The three clinical studies in biotin-sufficient individuals all showed no statistically significant effect on hair growth, hair density, or hair shaft calibre versus placebo. The studies were small (ranging from 20 to 48 participants), but the consistency of the null result across three independent studies with different populations is meaningful.

There's a practical safety issue that's frequently overlooked: high-dose biotin supplementation interferes with a large number of clinical laboratory tests that use biotin-streptavidin technology, including thyroid function tests, cardiac troponin assays, and vitamin D measurements. The FDA issued a safety communication in 2019 specifically warning that high-dose biotin can cause falsely normal or falsely elevated results in these tests, potentially leading to misdiagnosis of thyroid disease, missed cardiac events, or incorrect vitamin D supplementation.
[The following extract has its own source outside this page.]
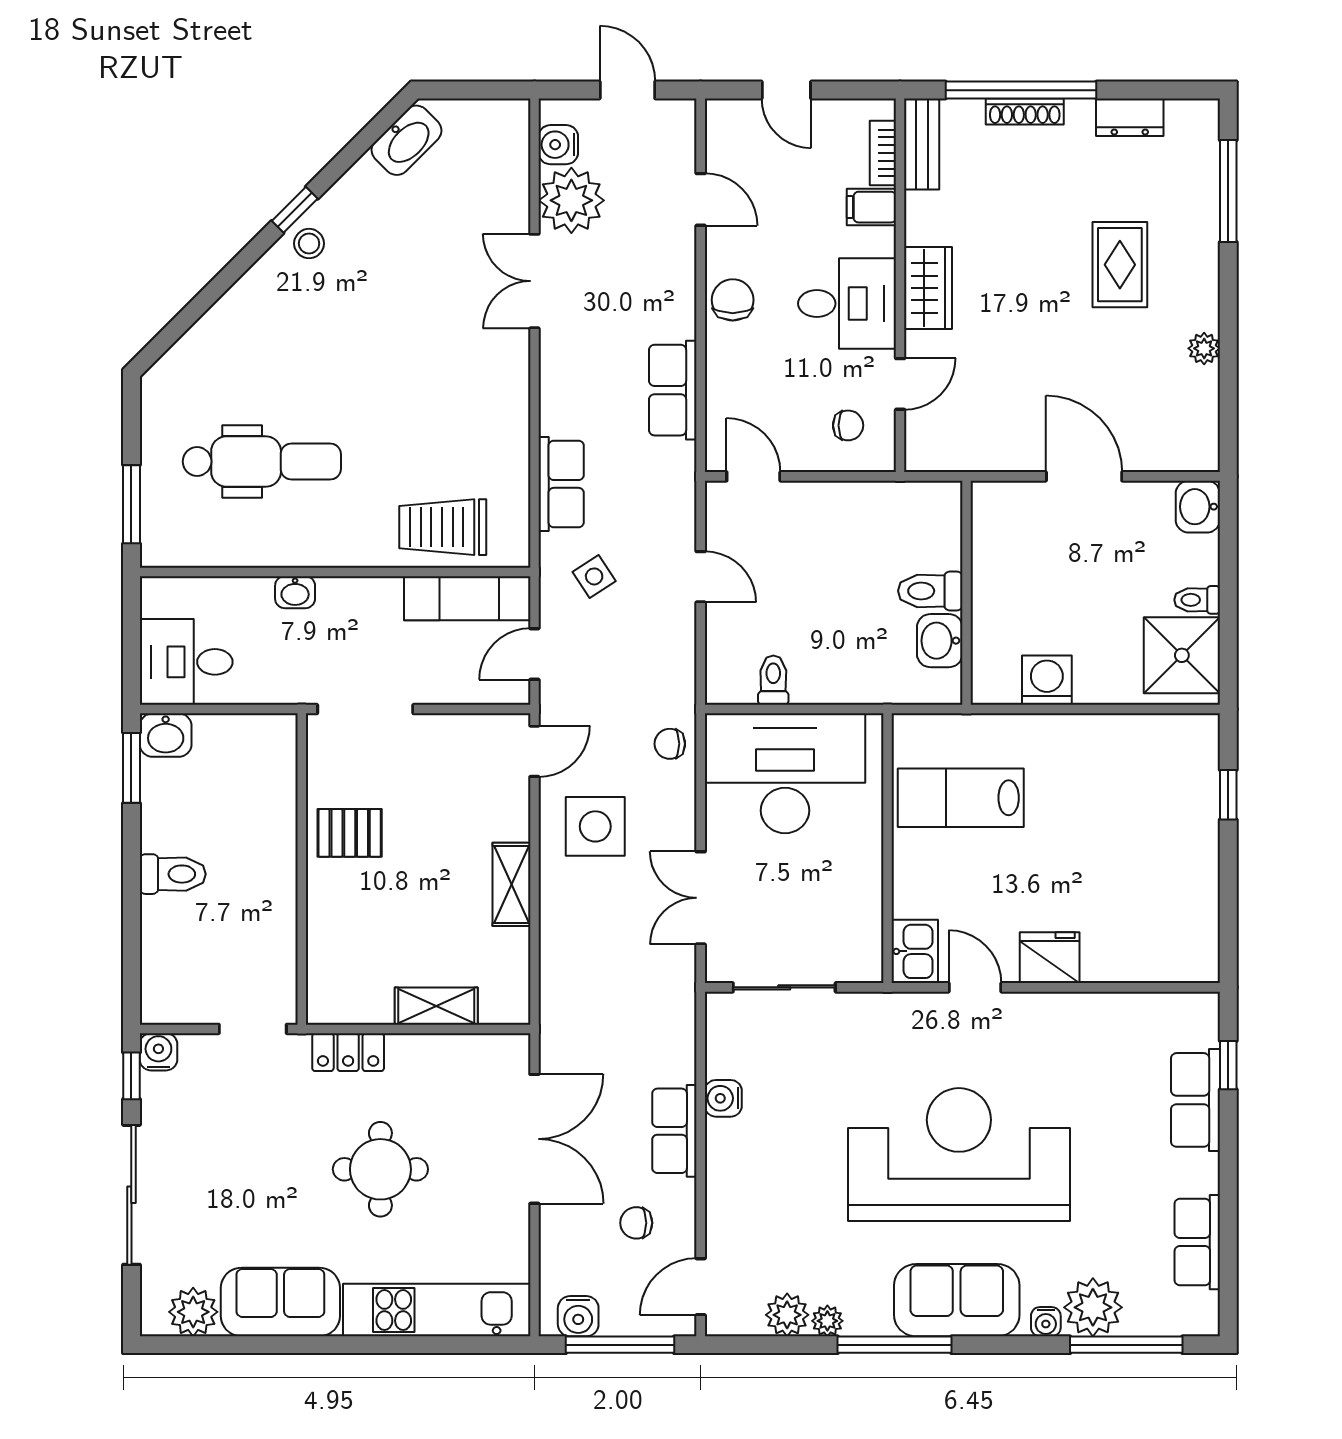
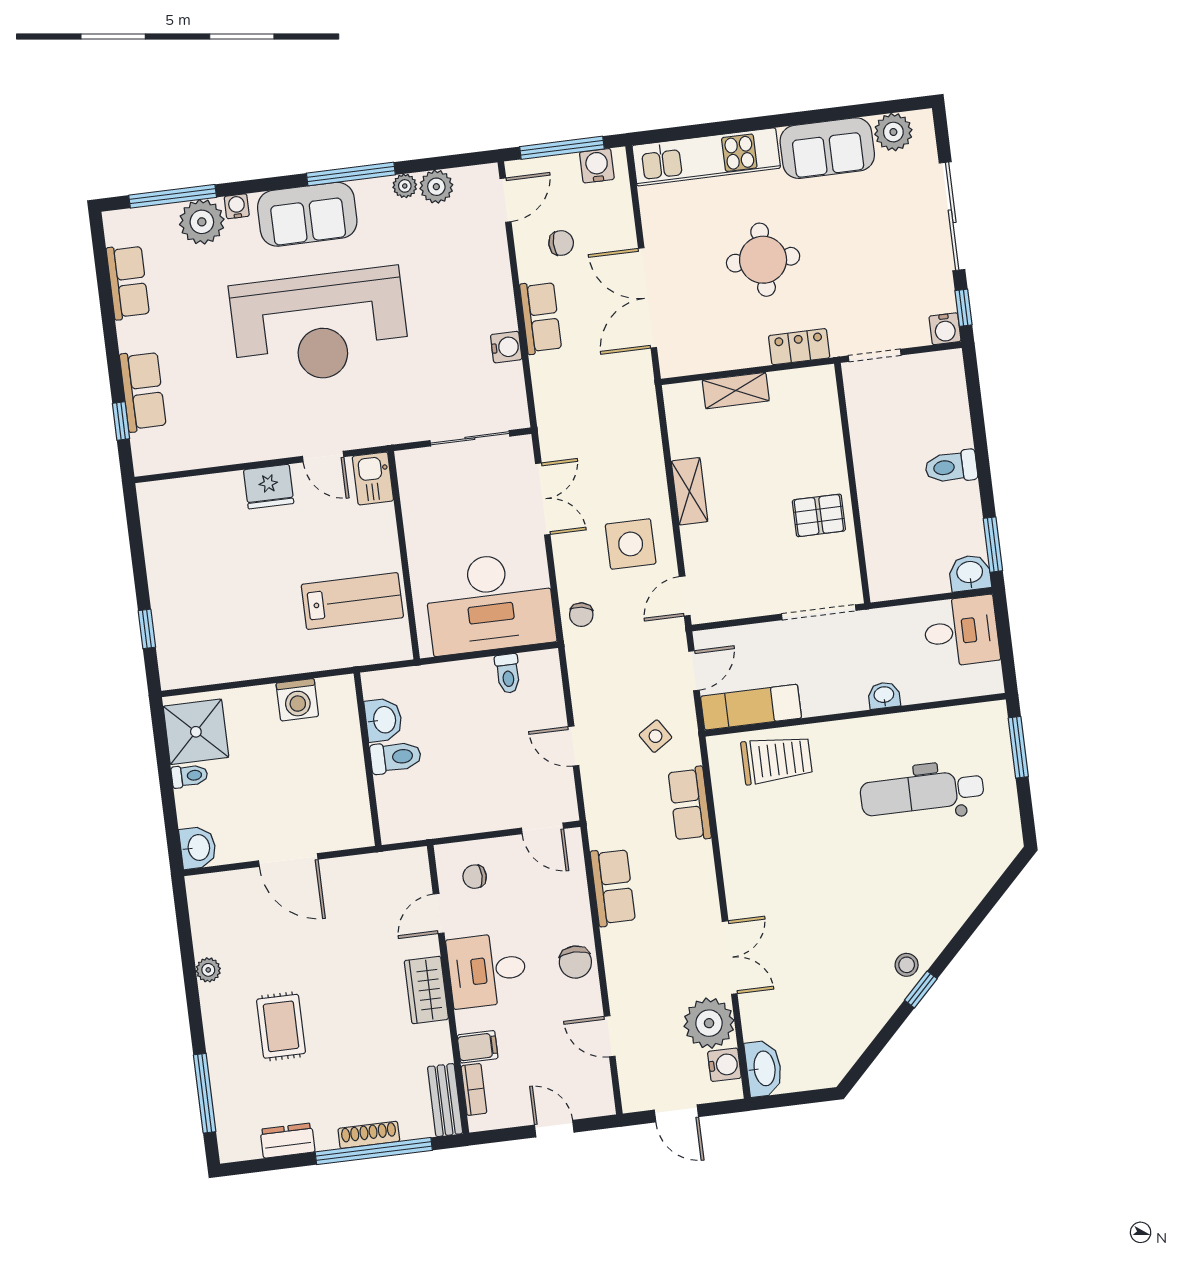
washbasin: (407, 140) -> (764, 1069), moved, turned 135
chair: (670, 744) -> (581, 615), turned 101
Anyone taking high-dose biotin who has blood tests should disclose this to their clinician.

The honest summary: biotin supplementation helps hair loss only if you have biotin deficiency, and biotin deficiency is very rare in people eating a normal diet. For the vast majority of people buying biotin supplements for hair loss, they are spending money on a supplement that does nothing for hair, while potentially distorting their blood test results. The money would be more sensibly spent on addressing actual nutritional deficiencies that do affect hair loss, iron (ferritin below 70 ng/ml), vitamin D deficiency, and zinc deficiency all have meaningful supporting evidence in the telogen effluvium context.